SET EXERCISE: Write out every line of the records below word for word, omitting the pictures.

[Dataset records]
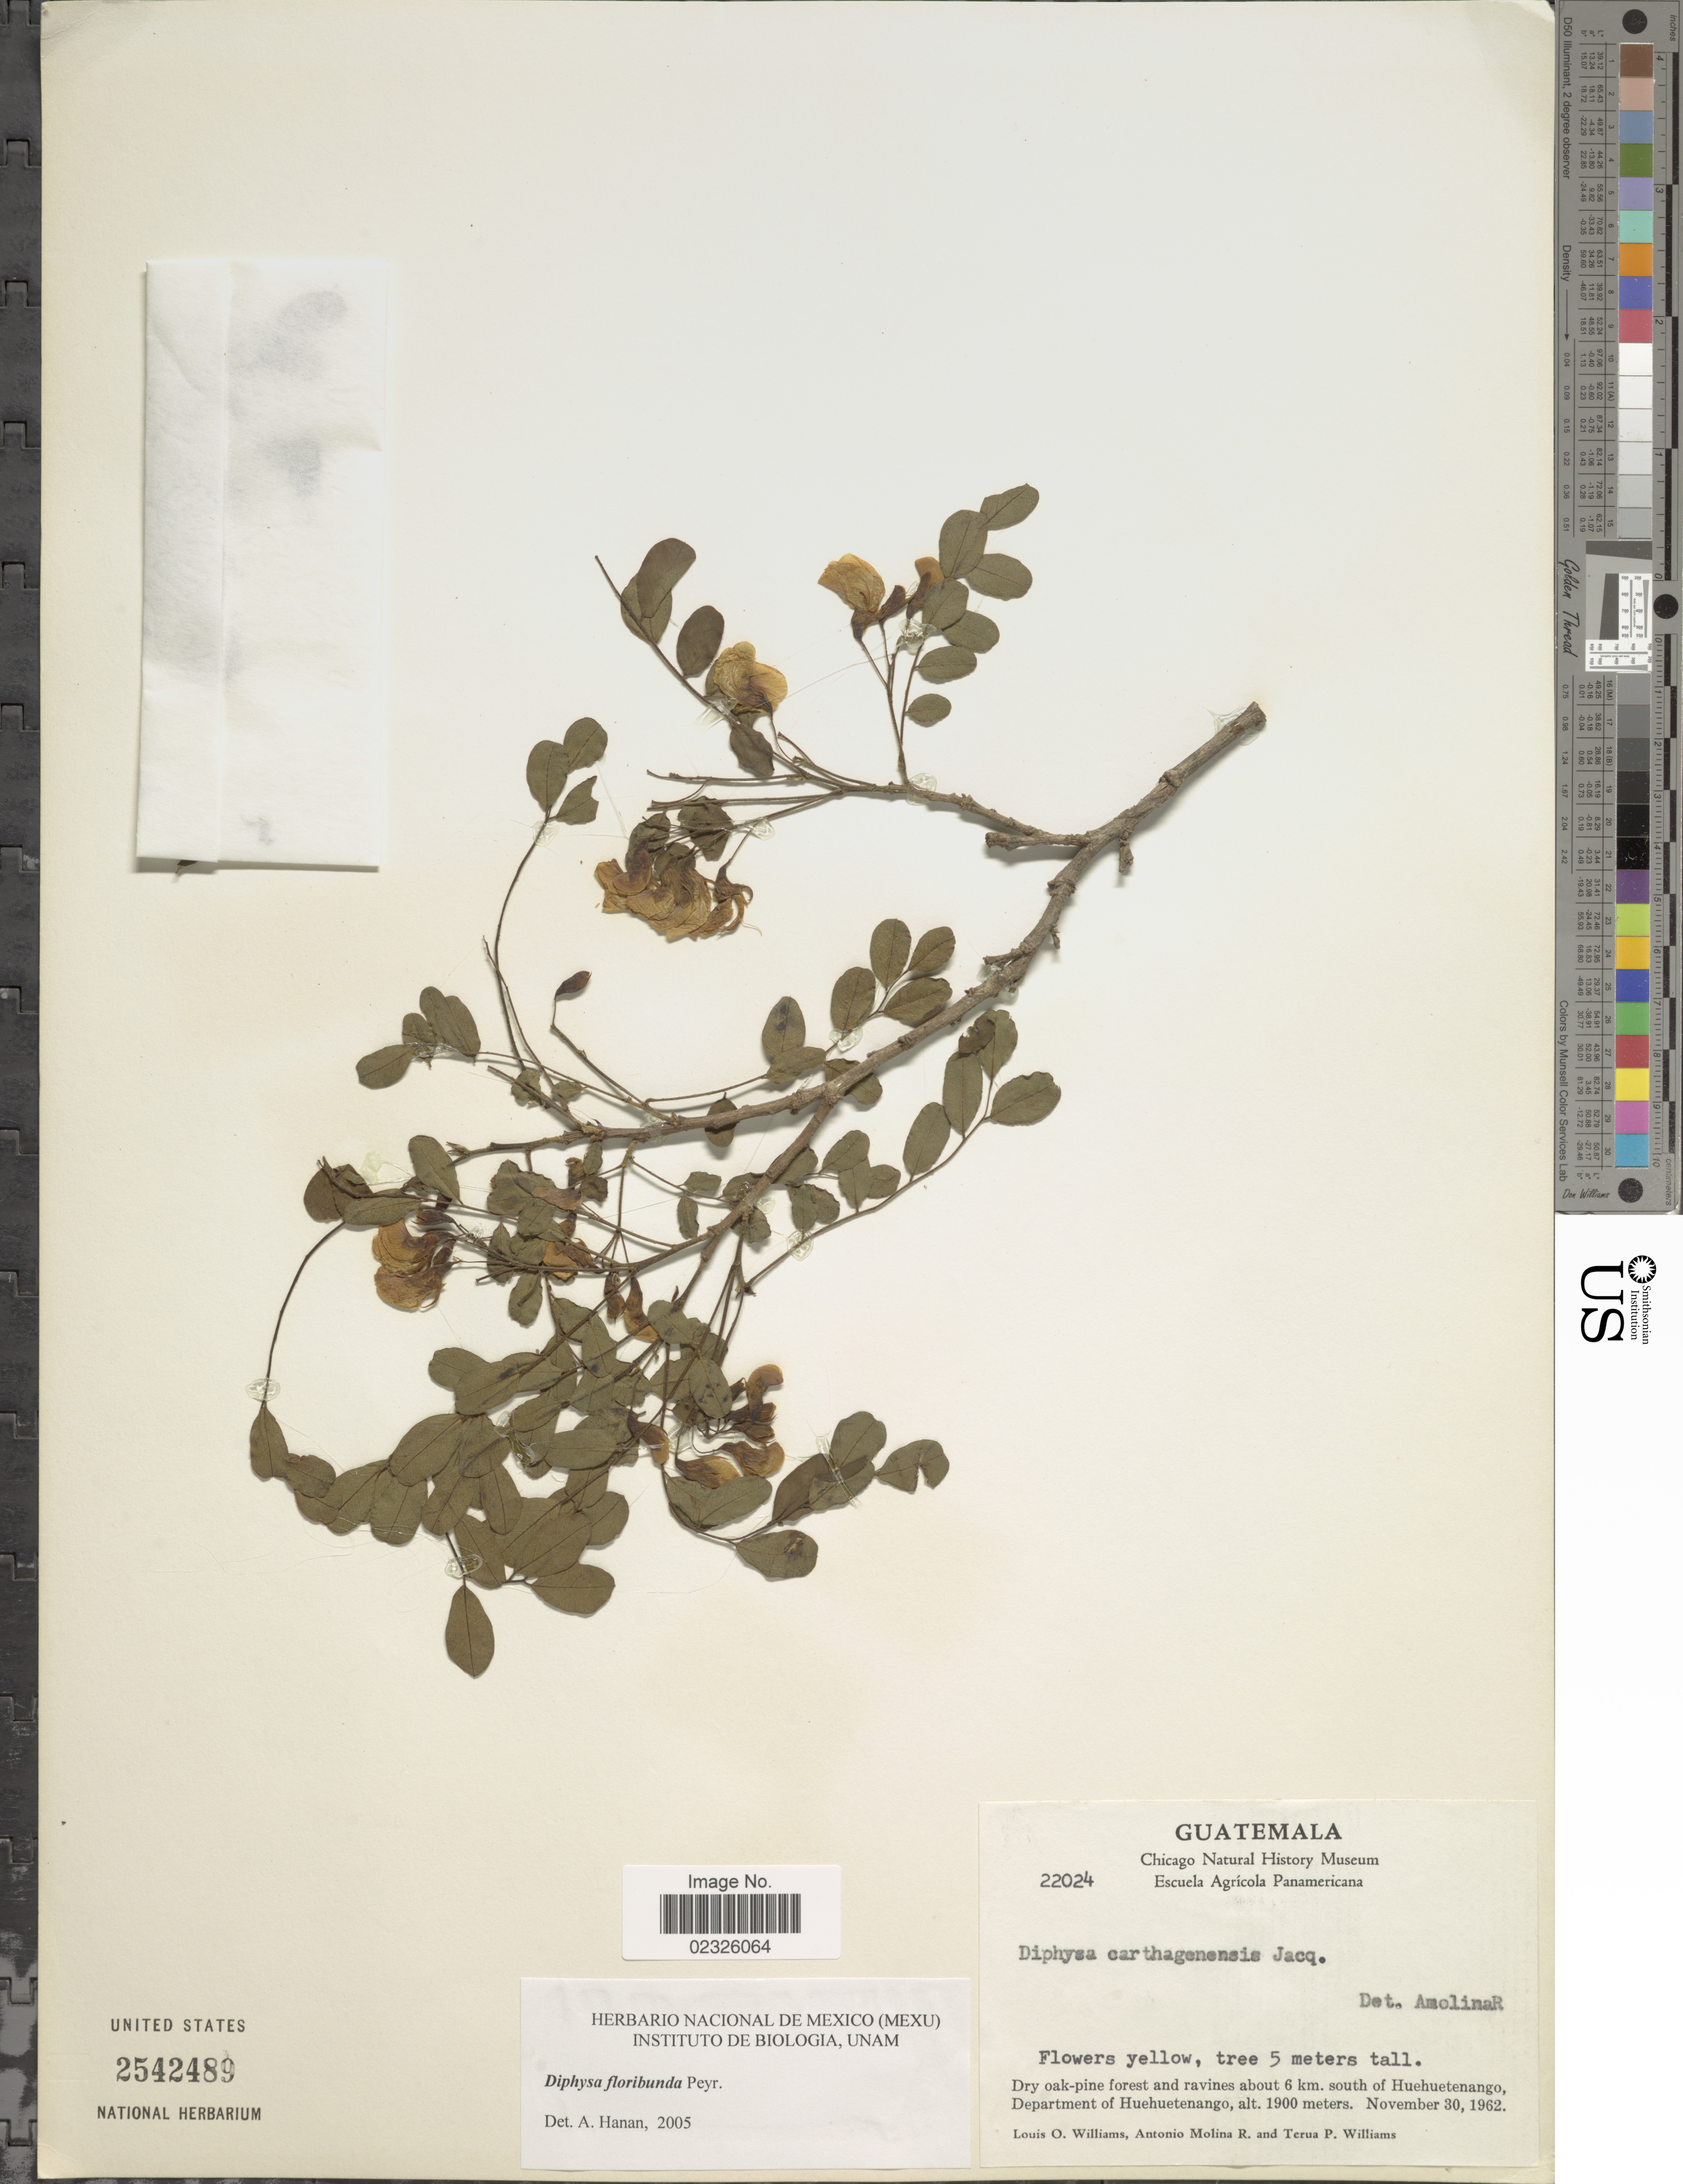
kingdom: Plantae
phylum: Tracheophyta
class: Magnoliopsida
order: Fabales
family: Fabaceae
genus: Diphysa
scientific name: Diphysa floribunda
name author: Peyr.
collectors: L. O. Williams, A. Molina R. & T. P. Williams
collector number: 22024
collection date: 1962-11-30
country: Guatemala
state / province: Huehuetenango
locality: Dry oak-pine forest and ravines about 6 km south of Huehuetenango, Department of Huehuetenango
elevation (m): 1900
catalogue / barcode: US 2542489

EXERCISE OUTPUT:
kingdom: Plantae
phylum: Tracheophyta
class: Magnoliopsida
order: Fabales
family: Fabaceae
genus: Diphysa
scientific name: Diphysa floribunda
name author: Peyr.
collectors: L. O. Williams, A. Molina R. & T. P. Williams
collector number: 22024
collection date: 1962-11-30
country: Guatemala
state / province: Huehuetenango
locality: Dry oak-pine forest and ravines about 6 km south of Huehuetenango, Department of Huehuetenango
elevation (m): 1900
catalogue / barcode: US 2542489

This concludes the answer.